Esino DOC
Vitigni: vari
La denominazione Esino DOC descrive due diverse tipologie di vino:
- Esino Bianco DOC
- Esino Rosso DOC
prodotti da uve coltivate esclusivamente in tutto il territorio della provincia di Ancona e alcuni comuni della provincia di Macerata.

Caratteristiche pedo-climatiche del territorio
Il territorio così delimitato è compreso tra il mare Adriatico ed i monti Sibillini, in particolare è solcato a nord dai fiumi Cesano, Nevola e Misa e a sud dal fiume Aspio. Ma è il fiume Esino a caratterizzare maggiormente questo territorio ed è proprio a lui che si deve il nome di questa denominazione.

Questo fiume ha scavato nel tempo un ampio bacino che risente sia delle influenze delle alture dell’Appennino che quelle del mare Adriatico. L’orografia del territorio è essenzialmente collinare e la natura geologica dei terreni è abbastanza omogenea. Sono infatti presenti sia rocce pelitico-calcaree che pelitico-argillose che denotano alti livelli di instabilità. La litologia delle valli si caratterizza invece da numerosi depositi alluvionali, talvolta ghiaiosi che rispecchiano i bacini ad alimentazione calcarea.
L’altimetria della zona è abbastanza contenuta e le pendenze non sono molto elevate. Oltre il 70% del territorio si trova a quote minori di 350 metri sul livello del mare. Le zone pianeggianti, non esclusivamente di fondovalle, costituiscono il 10% della superficie totale della Esino DOC. Non si evidenziano esposizioni dominanti. La temperatura media del mese di Gennaio si aggira intorno ai 5°C mentre quella di luglio intorno ai 22°C, si può quindi considerare quindi questo clima temperato (Classe C di Koppen) con estati calde.
Storia della DOC
Il territorio della zona Esino DOC era già testimone della coltivazione della vite in epoca romana, che però andò scemando dopo la caduta dell’impero romano. Durante l’alto Medio Evo le uniche superfici vitate erano concentrate in piccoli appezzamenti posti nelle immediate vicinanze dei Castelli, chiamati Corti o Cortine. La viticoltura si riprese solo grazie all’insediamento degli ordini monastici, che fondarono numerosi Abbazie nel territorio.

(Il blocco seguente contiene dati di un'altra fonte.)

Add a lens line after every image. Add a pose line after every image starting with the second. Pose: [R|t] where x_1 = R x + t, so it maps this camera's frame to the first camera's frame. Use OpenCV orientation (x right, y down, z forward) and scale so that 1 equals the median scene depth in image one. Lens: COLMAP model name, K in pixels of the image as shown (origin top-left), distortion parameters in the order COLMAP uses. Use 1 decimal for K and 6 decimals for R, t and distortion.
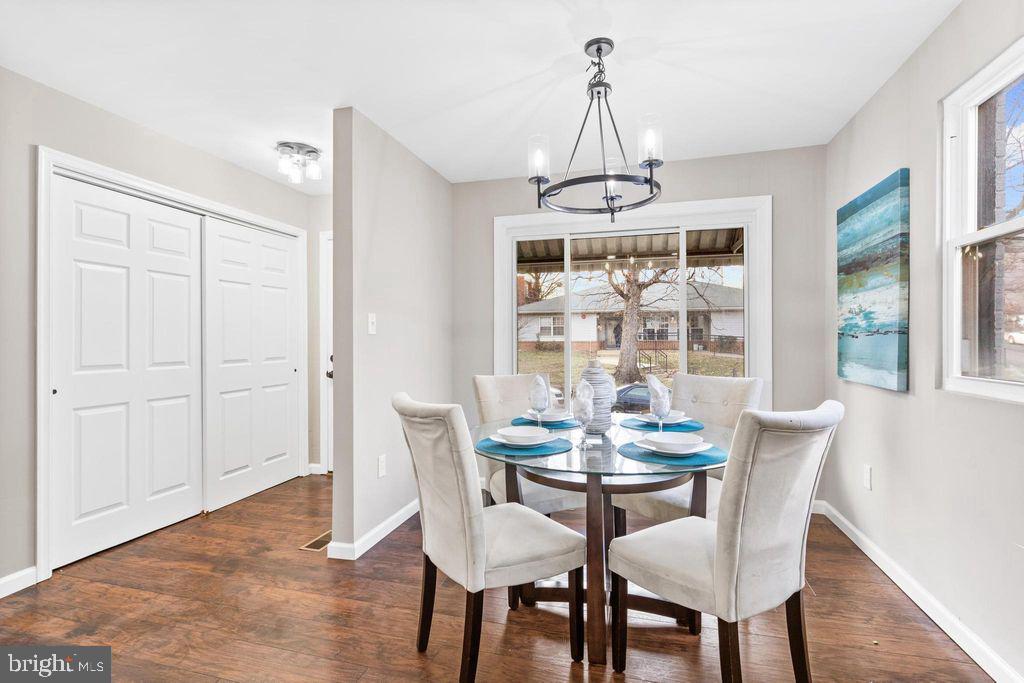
lens RADIAL K [[470.3, 0, 505.4], [0, 470.3, 340.9], [0, 0, 1]] dist [-0.000083, -0.000140]
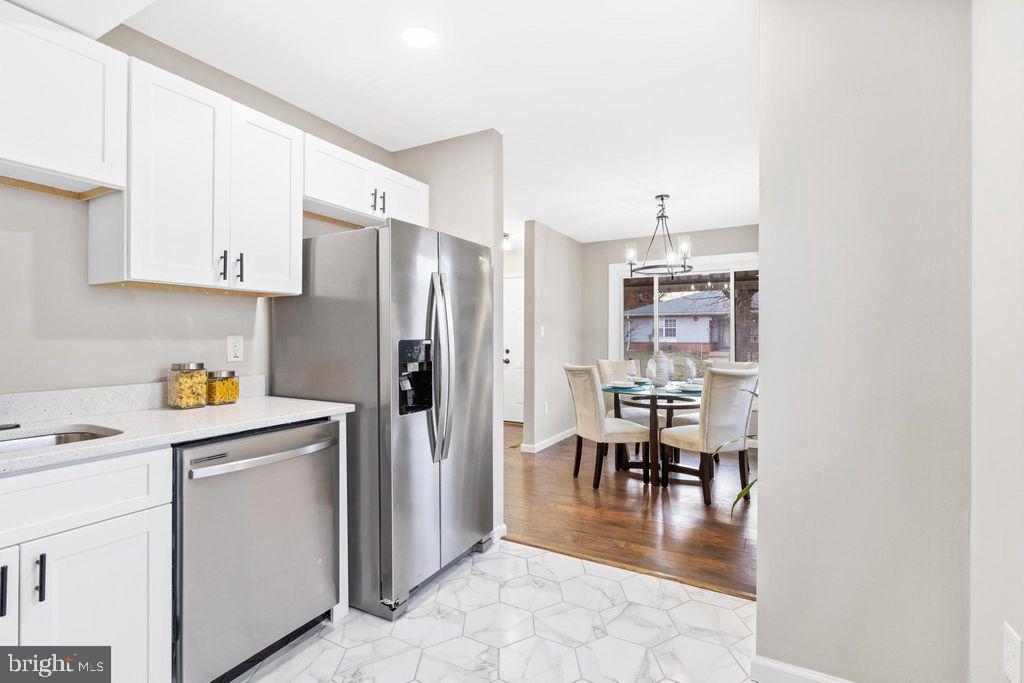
lens RADIAL K [[470.3, 0, 505.4], [0, 470.3, 340.9], [0, 0, 1]] dist [-0.000083, -0.000140]
pose [[0.972195, 0.006048, -0.234096, 0.014152], [-0.006378, 0.999979, -0.000652, 0.003709], [0.234088, 0.002126, 0.972213, -0.909819]]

Successivamente si diffuse la mezzadria, speciale rapporto associativo tra capitale e lavoro che contribuì allo sviluppo rurale del tempo andando a delineare quel paesaggio agrario ordinato e diffusamente coltivato che costituisce il tratto tipico delle Marche. La coltivazione della vite interessò la gran parte dei poderi che vennero a formarsi, ma la dimensione delle produzioni era limitata alla forza lavoro famigliare.
Nel 1269, il giudice De Crescenzi in Senigallia descrisse le vigne della Marca di Ancona come “fatte di piante sorrette da canne e pali” e asseriva che la piantata bolognese su olmo e acero richiedeva minori cure rispetto alla vigna. Nel catasto di Corinaldo del 1532 si riscontra che la vigna rappresentava allora, nell’area provinciale, l’”unico modo di coltivare la vite nel solco di un’antica tradizione risalente alla prima età comunale”.

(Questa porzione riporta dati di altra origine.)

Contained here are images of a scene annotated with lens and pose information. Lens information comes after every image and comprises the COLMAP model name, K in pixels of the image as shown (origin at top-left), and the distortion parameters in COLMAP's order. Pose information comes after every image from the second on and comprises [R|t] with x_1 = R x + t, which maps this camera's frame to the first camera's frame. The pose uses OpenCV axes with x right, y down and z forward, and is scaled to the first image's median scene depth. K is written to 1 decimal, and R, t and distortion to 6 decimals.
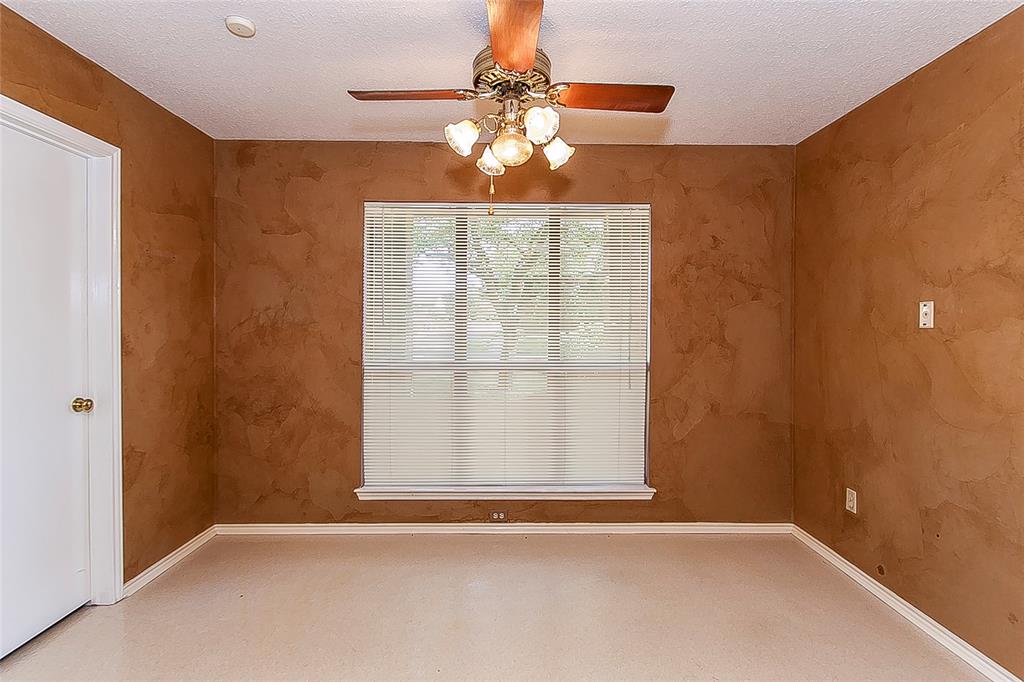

Però solo nel XVI secolo si ebbe una ragguardevole diffusione della vite, dove i campi seminati venivano delimitati da filari di vite ed il vino divenne un prodotto di largo consumo. Il modello colturale dell’alberata, già diffuso in epoca romana, era tornato in auge ad opera di piccoli proprietari coltivatori e di vignaioli parzionari (braccianti immigrati delle coste balcaniche disposti a stipulare con il proprietario del terreno un contratto con l’impegno ad impiantare una vigna, a dividere a metà il prodotto).

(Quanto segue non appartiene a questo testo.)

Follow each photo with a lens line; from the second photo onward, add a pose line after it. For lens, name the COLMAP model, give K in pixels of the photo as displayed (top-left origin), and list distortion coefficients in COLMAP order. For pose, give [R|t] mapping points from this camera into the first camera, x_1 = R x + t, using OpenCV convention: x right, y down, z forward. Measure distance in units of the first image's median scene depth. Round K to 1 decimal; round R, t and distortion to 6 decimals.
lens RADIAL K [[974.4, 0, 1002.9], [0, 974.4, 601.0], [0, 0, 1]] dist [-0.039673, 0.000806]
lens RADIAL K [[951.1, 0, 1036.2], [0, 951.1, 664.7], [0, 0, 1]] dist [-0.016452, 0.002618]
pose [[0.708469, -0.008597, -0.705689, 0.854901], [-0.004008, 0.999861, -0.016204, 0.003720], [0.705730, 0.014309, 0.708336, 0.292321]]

Andrea Bacci, noto enografo ed Archiatra pontificio, nella sua opera sistematica “De naturali vinorum historia” del 1596 inserisce per la Marca di Ancona i vini di Loreto, Sirolo e Numana definendoli sani e conservabili per lungo tempo. Del territorio di Senigallia afferma “che produce ottimi vini e in abbondanza”, mentre per l’area di Jesi richiama la presenza dell’Abbazia di Chiaravalle riportando che “i nobili coloni si dedicano ad essi con non minore impegno importando i migliori vitigni ed i loro vini gareggiano con i generosi Trebbiani”. La rassegna dei vini della zona si chiude con il territorio del fabrianese con la citazione del “Cerretano, vino di tanta forza che si conserva a lungo più come medicina che come bevanda”.